2. pendekatan kualitatif : Pendekatan ini lebih memberikan perhatian kepada kesejahteraan peserta didik. . Asumsi dari pendekatan ini adalah, jika peserta didik senang dan sejahtera, maka mereka dapat belajar dengan baik serta senang juga untuk mengembangkan diri mereka sendiri di lembaga pendidikan seperti sekolah. Pendekatan ini juga menekankan perlunya penyediaan iklim yang kondusif dan menyenangkan bagi pengembangan diri secara optimal.
Di antara kedua pendekatan tersebut, tentu dapat diambil jalan tengahnya, atau sebutlah dengan pendekatan padu. Di satu pihak siswa diminta untuk menyelesaikan tugas-tugas berat yang berasal dari lembaganya, tetapi di sisi lain juga disediakan iklim yang kondusif untuk menyelesaikan tugasnya. Dengan kata lain kedua pendekatan tersebut dapat saling dipadukan untuk saling melengkapi.
2013053066
Izin menambahkan jawaban dari pertanyaan perhanda
Menurut saya, kedua pendekatan yang sudah disebutkan sangat berhubungan dan berkaitan erat untuk diterapkan bagi peserta didik. Kedua pendekatan ini saling melengkapi, karena kedua pendekatan tersebut dapat menyeimbangkan antara kegiatan akademik dan non akademik peserta didik di sekolah. Pendekatan kuantitatif diperlukan untuk memenuhi tuntutan-tuntutan dan harapan-harapan lembaga pendidikan di tempat peserta didik berada. Namun, juga diperlukan pendekatan kualitatif untuk mengembangkan potensi diri peserta didik di lembaga pendidikan.

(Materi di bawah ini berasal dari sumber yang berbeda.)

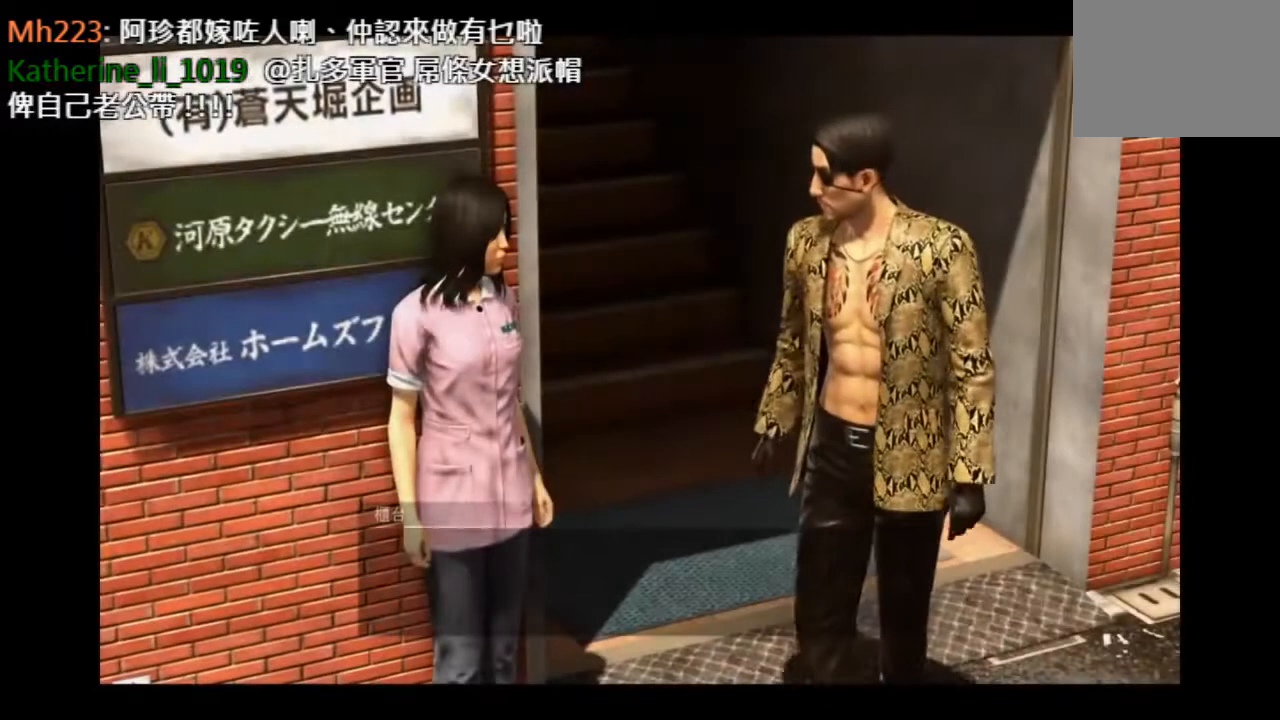
{"dt_ms": 500, "buttons": [], "left_stick": "down", "right_stick": "center", "events": [[83, "left_stick", "center"], [375, "left_stick", "down"]]}
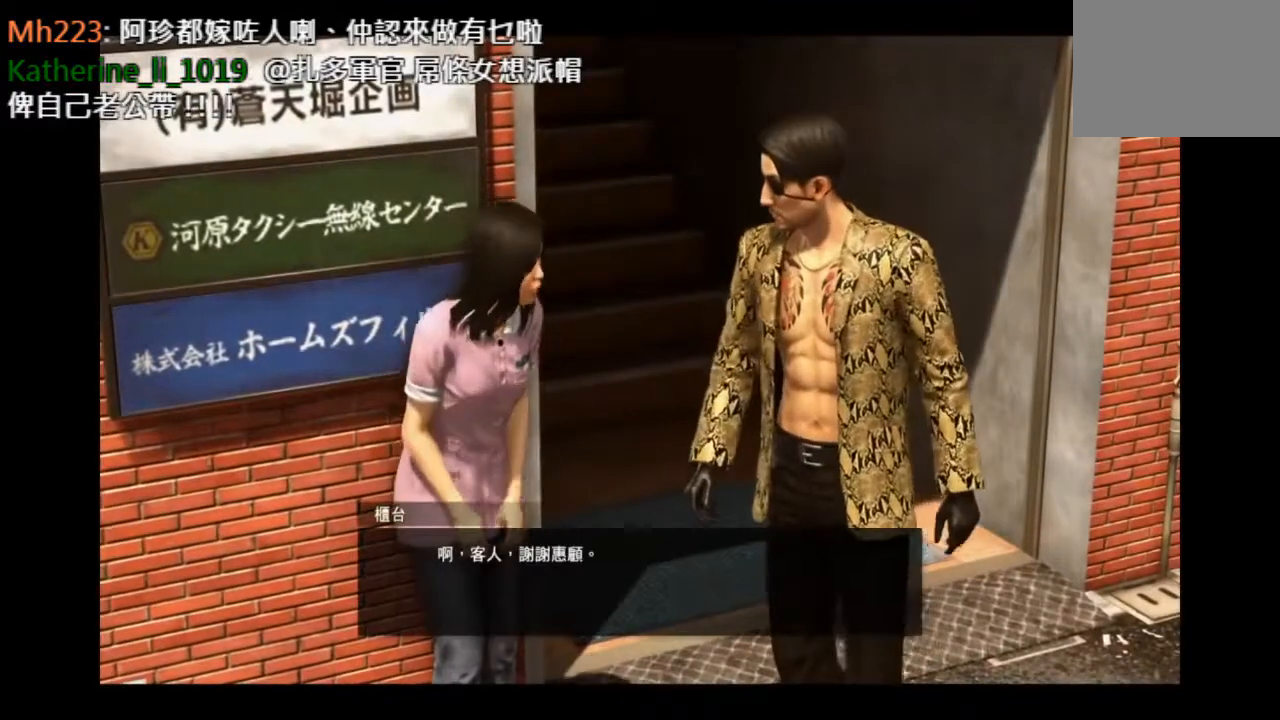
{"dt_ms": 501, "buttons": [], "left_stick": "down", "right_stick": "center", "events": []}
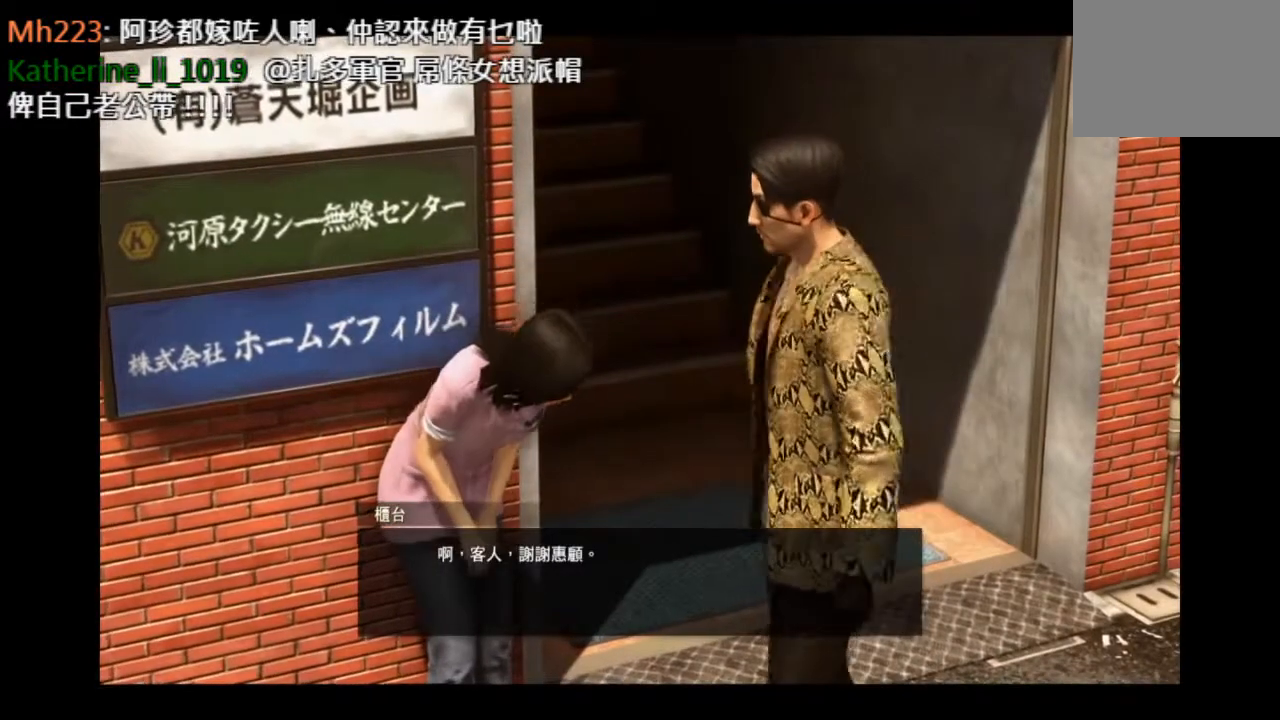
{"dt_ms": 500, "buttons": [], "left_stick": "center", "right_stick": "center", "events": [[417, "left_stick", "center"]]}
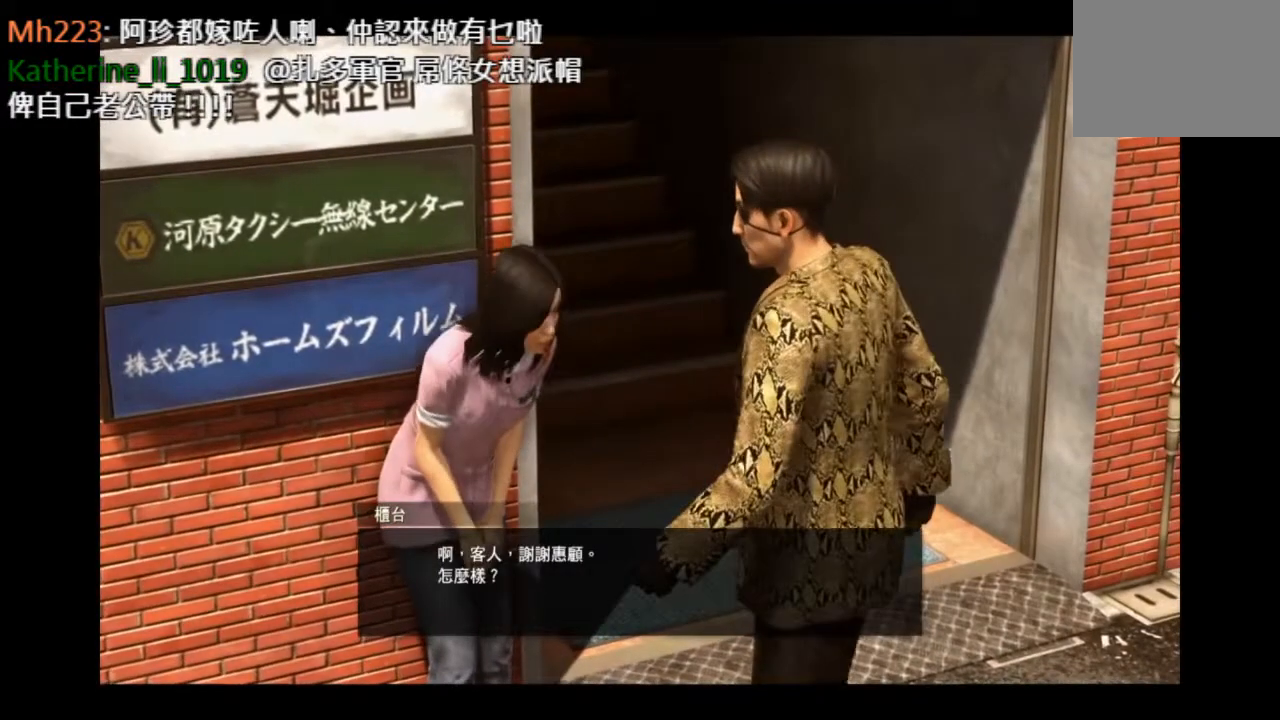
{"dt_ms": 959, "buttons": [], "left_stick": "center", "right_stick": "center"}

Maka penggunaan pendekatan kualitatif dan kuantitatif tersebut tergantung kondisi dan keadaan sekolah dalam mengatasi dan mengelola para peserta didiknya.
Terima Kasih
Di makalah disebutkan tentang layanan khusus seperti layanan bimbingan konseling, kantin, perpustakaan, layanan kesehatan, transportasi dan asrama. Lalu bagaimana bila sekolah tidak memiliki salah satu layanan tersebut contohnya tidak memiliki transportasi untuk mengantar jemput siswa, apakah manajemen peserta didik pada sekolah tersebut bisa berjalan dengan baik?
Terima kasih.
NPM : 2013053127
Izin menjawab pertanyaan Sinta,
Layanan khusus pada sebuah lembaga pendidikan bertujuan untuk memberikan fasilitas yang memadai dan menunjang potensi peserta didik. Menurut kelompok kami, jika suatu lembaga pendidikan tidak memiliki transportasi untuk mengantar jemput siswa, manajemen pada sekolah tersebut masih berjalan dengan baik. Karena pada saat ini, peserta didik banyak menggunakan kendaraan pribadi dan antar jemput oleh kedua orang tuanya. Namun, alangkah baiknya suatu sekolah memberikan tranportasi untuk peserta didik karena Layanan transportasi sekolah digunakan untuk fasilitas antar jemput bagi pengguna layanan yaitu peserta didik. Layanan transportasi sekolah memudahkan akses kesekolah bagi peserta didik yang tempat tinggalnya jauh dari sekolah. Layanan transportasi sekolah membantu peserta didik untuk tepat waktu dalam masuk maupun pulang sekolah. Transpotasi sekolah sangat membantu orang tua peserta didik yang memiliki kesibukan pekerjaan. Peserta didik yang bertempat tinggal jauh dapat dijangkau dengan adanya layanan tranportasi sekolah. Keberadaan layanan transportasi sekolah ini dapat membuat kenyamanan dan keamanan bagi orangtua peserta didik. Peserta didik dapat datang dan pulang tepat waktu. Akan tetapi, jika suatu sekolah tidak memiliki layanan seperti perpustakaan maka akan mempengaruhi dari manajemen pembelajaran peserta didik di sekolah. Terimakasih
Izin menambahkan
Menurut saya manajemen peserta didik tetap dapat berjalan dengan baik. Layanan transportasi antar jemput memang sangat baik dan bermanfaat bagi siswa untuk mewujudkan keselamatan dan keamanan, efisiensi, keadilan serta pelestarian lingkungan. tetapi untuk mewujudkannya dibutuhkan biaya yang cukup besar, seperti yang kita tahu bahwa biaya fasilitas pendidikan di Indonesia tidak besar sehingga sekolah-sekolah (terkhususnya sekolah negeri) pasti kesulitan untuk mewujudkan adanya layanan transportasi. Oleh sebab itu para pelajar di Indonesia kebanyakan menggunakan layanan transportasi pribadi, dan menurut saya itu tidak menghambat terjadinya manajemen peserta didik dan untuk yang rumahnya jauh biasanya akan diantar dan dijemput oleh orang tua atau ngekos. dengan hal itu, kegiatan sekolah masih tetap bisa berjalan dengan baik.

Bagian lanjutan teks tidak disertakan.